Problem to work on: Whenever a line below includes the string "right", show it.

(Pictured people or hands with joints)
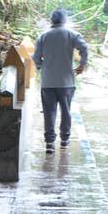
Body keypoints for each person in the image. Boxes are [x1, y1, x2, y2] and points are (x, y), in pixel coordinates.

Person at [32, 9, 89, 154]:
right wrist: (81, 65)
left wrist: (41, 67)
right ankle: (64, 140)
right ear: (64, 20)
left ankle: (50, 143)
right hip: (66, 82)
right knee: (66, 111)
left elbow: (36, 58)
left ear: (51, 20)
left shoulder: (43, 36)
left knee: (49, 112)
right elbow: (84, 48)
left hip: (48, 82)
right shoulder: (72, 35)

Output below:
right wrist: (81, 65)
right ankle: (64, 140)
right ear: (64, 20)
right hip: (66, 82)
right knee: (66, 111)
right elbow: (84, 48)
right shoulder: (72, 35)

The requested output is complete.